Writing about my own family seemed like a dangerous task. I had to be truthful and unbiased towards them and myself. Sometimes, I just wrote what I remembered, and at other times, I tried to empathise with their side of the story. The good and, probably, the bad thing about my family is that we are brutally honest with each other most of the time. Saad wouldn’t shy away from the reality that he’d bully and beat up children at his school and home. But at the same time, as a writer, I had to be fair to him. So, I made myself accountable for the times I had been irresponsible. Honestly, I was very afraid of how they would react upon reading the book but until now they have taken everything rather sportingly, a storm might be brewing in silence, though. I have held back many things to respect the privacy of my near and dear ones, writing only the anecdotes which were important for the narrative of the story and my evolution from a child to a youngster.

Aligarh Muslim University
Aligarh Muslim University

You describe yourself as an “arrogant” kid shaped by Aligarh experiences, where does this individual now stand amidst the normalisation of violence and the aspiration to become a journalist to report that violence?
I am now a very practical person. I do try to fight the normalisation of violence within my psyche, but I do also aspire to change things, in a very realistic way, thinking of myself as a cog in a big wheel, and not a saviour or messiah of some sort. I am not a politician or an activist. I am merely a writer who documents what he sees.

How did you approach the victims, considering the challenge of sharing their information publicly, for the book?
Most were neighbours who were rarely approached to tell their side of the story, even by close family members.So, they were very forthcoming even when told this information would be put in a book. “At least you are talking about this. Nobody does now,” one person told me. They told their stories and I just listened.

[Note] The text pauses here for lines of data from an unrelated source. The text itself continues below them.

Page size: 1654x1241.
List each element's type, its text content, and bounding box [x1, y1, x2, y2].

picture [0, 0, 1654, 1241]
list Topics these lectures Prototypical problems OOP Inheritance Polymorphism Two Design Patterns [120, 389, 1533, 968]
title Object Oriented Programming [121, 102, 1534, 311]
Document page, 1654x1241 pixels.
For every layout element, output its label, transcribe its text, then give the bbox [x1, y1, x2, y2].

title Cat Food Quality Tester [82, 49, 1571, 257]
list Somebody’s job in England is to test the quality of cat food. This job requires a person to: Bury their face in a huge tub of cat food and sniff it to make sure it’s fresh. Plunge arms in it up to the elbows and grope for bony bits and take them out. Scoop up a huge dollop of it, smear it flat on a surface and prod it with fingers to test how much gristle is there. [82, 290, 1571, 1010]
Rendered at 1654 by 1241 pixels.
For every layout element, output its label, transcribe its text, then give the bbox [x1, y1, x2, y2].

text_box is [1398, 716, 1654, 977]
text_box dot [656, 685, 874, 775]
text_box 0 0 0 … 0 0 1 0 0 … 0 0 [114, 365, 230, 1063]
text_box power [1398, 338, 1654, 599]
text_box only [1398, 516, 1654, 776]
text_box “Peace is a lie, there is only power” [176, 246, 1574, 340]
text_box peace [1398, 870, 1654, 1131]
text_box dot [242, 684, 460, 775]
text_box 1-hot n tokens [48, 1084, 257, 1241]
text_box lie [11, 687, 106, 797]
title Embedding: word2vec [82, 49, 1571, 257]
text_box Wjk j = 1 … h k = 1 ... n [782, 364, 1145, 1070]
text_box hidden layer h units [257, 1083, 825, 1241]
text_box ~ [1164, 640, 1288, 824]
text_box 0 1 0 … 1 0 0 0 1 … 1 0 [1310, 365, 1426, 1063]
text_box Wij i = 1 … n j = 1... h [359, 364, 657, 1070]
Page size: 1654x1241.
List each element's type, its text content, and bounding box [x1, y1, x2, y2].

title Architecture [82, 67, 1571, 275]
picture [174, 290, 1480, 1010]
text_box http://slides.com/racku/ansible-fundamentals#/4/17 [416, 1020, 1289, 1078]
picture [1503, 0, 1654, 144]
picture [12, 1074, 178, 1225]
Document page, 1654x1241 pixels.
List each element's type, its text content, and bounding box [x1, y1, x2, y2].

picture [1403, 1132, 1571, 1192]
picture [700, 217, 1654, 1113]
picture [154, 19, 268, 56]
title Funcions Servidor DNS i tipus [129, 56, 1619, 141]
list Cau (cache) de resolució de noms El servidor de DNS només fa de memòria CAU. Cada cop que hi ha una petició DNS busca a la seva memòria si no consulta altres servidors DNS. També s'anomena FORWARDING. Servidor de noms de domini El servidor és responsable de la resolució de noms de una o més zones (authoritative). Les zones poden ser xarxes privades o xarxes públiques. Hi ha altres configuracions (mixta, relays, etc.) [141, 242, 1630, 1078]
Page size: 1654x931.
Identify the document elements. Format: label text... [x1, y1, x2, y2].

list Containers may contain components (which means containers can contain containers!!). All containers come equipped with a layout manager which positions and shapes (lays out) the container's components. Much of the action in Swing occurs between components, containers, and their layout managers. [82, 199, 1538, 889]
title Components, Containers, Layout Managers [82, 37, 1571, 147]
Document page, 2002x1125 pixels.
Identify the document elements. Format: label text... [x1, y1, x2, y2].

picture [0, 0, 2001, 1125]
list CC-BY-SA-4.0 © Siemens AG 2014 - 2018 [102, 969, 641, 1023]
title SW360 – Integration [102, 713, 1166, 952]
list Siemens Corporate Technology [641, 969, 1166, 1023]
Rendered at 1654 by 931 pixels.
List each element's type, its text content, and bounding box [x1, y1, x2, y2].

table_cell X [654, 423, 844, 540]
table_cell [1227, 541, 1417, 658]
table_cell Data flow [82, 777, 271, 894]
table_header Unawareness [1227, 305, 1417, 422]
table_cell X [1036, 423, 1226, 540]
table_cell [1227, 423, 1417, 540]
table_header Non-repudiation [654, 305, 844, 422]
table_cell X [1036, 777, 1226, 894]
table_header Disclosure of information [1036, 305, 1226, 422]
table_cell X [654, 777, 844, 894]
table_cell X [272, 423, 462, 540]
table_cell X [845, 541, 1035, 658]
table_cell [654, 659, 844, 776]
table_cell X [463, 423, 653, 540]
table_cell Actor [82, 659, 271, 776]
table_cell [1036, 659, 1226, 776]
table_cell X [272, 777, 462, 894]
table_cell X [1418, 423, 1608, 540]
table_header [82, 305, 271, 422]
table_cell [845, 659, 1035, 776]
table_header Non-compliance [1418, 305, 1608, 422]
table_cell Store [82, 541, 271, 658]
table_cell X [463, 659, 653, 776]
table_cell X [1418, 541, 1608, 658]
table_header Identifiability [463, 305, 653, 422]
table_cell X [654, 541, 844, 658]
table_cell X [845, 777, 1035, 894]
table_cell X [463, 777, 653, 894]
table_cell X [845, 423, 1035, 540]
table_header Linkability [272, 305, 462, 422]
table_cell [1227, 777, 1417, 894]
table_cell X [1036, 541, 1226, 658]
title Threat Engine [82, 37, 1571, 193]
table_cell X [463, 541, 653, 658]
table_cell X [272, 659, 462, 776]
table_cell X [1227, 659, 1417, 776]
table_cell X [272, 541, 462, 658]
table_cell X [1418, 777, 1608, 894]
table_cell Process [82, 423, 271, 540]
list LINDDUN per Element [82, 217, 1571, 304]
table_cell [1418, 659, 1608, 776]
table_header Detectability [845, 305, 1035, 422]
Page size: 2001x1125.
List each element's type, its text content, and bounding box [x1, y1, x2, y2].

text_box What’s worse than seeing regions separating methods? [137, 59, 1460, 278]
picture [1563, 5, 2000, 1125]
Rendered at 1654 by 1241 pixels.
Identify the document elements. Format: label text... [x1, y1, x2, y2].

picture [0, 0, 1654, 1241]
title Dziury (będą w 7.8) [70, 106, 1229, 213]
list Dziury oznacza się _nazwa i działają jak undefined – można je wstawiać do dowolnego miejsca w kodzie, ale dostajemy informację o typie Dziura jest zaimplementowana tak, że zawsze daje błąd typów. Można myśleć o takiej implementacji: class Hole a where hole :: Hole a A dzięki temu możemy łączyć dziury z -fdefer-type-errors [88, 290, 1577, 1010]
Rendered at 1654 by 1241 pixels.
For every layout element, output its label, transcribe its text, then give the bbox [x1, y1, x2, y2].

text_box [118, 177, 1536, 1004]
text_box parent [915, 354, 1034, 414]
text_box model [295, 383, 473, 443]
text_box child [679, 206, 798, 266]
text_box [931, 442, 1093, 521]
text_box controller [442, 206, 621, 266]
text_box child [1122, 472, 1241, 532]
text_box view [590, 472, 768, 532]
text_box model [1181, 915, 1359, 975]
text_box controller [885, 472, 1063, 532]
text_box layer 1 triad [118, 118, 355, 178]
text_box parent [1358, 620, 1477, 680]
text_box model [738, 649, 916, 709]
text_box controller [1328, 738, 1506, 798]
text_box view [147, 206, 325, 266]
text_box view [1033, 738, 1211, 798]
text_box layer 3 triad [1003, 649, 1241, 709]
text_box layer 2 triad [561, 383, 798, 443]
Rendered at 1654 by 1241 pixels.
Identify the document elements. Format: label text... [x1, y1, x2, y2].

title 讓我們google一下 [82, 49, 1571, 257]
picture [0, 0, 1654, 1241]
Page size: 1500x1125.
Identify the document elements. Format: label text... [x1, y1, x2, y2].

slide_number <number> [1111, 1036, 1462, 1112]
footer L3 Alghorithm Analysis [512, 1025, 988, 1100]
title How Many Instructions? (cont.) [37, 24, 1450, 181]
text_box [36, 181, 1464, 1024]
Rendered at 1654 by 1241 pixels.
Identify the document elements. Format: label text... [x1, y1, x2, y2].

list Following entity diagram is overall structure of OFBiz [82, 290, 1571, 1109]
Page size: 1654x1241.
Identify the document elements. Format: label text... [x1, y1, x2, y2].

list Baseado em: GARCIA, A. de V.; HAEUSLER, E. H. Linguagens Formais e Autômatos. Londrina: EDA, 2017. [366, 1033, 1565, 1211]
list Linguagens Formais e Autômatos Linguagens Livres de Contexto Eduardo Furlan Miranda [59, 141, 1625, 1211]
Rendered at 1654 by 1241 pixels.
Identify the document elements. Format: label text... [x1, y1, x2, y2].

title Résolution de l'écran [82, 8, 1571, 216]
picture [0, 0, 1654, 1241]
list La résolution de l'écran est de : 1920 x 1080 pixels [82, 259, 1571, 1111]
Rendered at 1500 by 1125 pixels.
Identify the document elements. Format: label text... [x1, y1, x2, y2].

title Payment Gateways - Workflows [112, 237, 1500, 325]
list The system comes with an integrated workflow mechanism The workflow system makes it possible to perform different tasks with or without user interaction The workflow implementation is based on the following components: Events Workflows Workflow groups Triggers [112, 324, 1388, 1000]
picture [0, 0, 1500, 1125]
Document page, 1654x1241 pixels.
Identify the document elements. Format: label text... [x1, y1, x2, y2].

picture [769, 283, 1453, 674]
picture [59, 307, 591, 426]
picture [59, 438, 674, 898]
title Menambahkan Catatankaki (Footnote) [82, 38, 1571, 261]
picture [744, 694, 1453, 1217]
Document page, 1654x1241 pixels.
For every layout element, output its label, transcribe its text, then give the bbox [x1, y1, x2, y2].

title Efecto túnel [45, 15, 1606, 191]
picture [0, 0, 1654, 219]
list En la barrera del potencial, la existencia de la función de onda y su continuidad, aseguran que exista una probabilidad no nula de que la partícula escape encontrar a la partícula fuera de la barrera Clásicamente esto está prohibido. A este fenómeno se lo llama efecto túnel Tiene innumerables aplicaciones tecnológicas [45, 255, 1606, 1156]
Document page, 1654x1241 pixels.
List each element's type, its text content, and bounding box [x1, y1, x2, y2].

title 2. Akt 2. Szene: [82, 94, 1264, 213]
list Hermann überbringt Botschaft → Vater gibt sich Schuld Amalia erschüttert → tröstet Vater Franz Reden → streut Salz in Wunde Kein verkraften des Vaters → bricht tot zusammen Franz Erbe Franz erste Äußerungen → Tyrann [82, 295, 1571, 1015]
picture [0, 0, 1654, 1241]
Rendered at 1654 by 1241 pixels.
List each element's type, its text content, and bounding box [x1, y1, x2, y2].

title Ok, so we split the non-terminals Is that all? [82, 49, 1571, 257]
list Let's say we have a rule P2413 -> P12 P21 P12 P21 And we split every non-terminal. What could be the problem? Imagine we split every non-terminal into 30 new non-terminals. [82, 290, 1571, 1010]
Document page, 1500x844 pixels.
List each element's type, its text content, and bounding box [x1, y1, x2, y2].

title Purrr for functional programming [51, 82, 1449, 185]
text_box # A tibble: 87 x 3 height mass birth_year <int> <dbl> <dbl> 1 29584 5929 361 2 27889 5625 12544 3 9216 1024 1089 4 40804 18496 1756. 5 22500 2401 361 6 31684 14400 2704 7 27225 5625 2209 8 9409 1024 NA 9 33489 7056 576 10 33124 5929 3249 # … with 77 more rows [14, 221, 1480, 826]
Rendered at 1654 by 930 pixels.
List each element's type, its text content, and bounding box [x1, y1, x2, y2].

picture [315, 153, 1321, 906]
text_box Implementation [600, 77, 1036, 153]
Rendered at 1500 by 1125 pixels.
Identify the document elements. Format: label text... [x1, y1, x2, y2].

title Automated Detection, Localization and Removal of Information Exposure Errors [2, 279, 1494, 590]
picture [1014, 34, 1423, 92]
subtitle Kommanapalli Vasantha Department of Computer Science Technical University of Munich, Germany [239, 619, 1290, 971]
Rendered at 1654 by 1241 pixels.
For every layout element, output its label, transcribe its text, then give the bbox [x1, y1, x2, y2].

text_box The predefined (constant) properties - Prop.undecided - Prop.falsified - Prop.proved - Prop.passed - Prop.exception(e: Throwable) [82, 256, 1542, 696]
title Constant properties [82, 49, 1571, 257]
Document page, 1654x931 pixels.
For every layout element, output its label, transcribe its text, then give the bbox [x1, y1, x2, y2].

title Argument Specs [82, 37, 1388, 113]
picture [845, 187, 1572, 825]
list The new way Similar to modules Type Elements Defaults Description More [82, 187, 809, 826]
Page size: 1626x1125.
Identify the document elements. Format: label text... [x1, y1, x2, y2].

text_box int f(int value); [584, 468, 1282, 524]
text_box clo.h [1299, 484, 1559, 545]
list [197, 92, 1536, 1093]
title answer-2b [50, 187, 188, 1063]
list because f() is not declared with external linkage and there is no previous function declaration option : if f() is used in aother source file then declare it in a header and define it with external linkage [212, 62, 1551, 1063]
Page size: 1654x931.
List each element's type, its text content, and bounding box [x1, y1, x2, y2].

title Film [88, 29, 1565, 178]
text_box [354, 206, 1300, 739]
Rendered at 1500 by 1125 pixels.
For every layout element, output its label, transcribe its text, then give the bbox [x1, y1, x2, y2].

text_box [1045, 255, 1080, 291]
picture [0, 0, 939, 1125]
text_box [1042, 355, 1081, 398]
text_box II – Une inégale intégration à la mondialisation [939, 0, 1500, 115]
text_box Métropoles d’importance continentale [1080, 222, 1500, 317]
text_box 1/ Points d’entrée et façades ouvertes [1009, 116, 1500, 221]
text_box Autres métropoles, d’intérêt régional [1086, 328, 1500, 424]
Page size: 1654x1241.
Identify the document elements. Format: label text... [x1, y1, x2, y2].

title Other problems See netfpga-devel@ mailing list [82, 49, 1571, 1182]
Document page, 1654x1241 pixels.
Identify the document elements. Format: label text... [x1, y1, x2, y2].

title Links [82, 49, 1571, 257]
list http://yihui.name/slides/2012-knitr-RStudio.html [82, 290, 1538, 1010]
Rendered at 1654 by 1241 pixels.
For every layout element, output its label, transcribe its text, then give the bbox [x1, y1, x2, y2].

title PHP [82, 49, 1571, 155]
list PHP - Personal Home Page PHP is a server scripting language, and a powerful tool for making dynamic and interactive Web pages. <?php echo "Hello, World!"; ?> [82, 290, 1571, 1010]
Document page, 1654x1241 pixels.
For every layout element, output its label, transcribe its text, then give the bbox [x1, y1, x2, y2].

In what way did being in Delhi make you rediscover your affection for Aligarh?
Delhi, for me, symbolised an escape from Aligarh, offering me freedom, new friends, the pursuit of dreams and economic opportunities. As a student at Jamia Millia Islamia, I met people from diverse backgrounds and expanded my horizon and social skills.I also saw Delhi as a place where humans are not valued just because of their humanness, people were often valued only for their utility. After
seeing this side of Delhi, I began to value Aligarh and its innocence, the value given to human connections, and most importantly, its slowness.Delhi made me realise that I was madly in love with the warmth of Aligarh.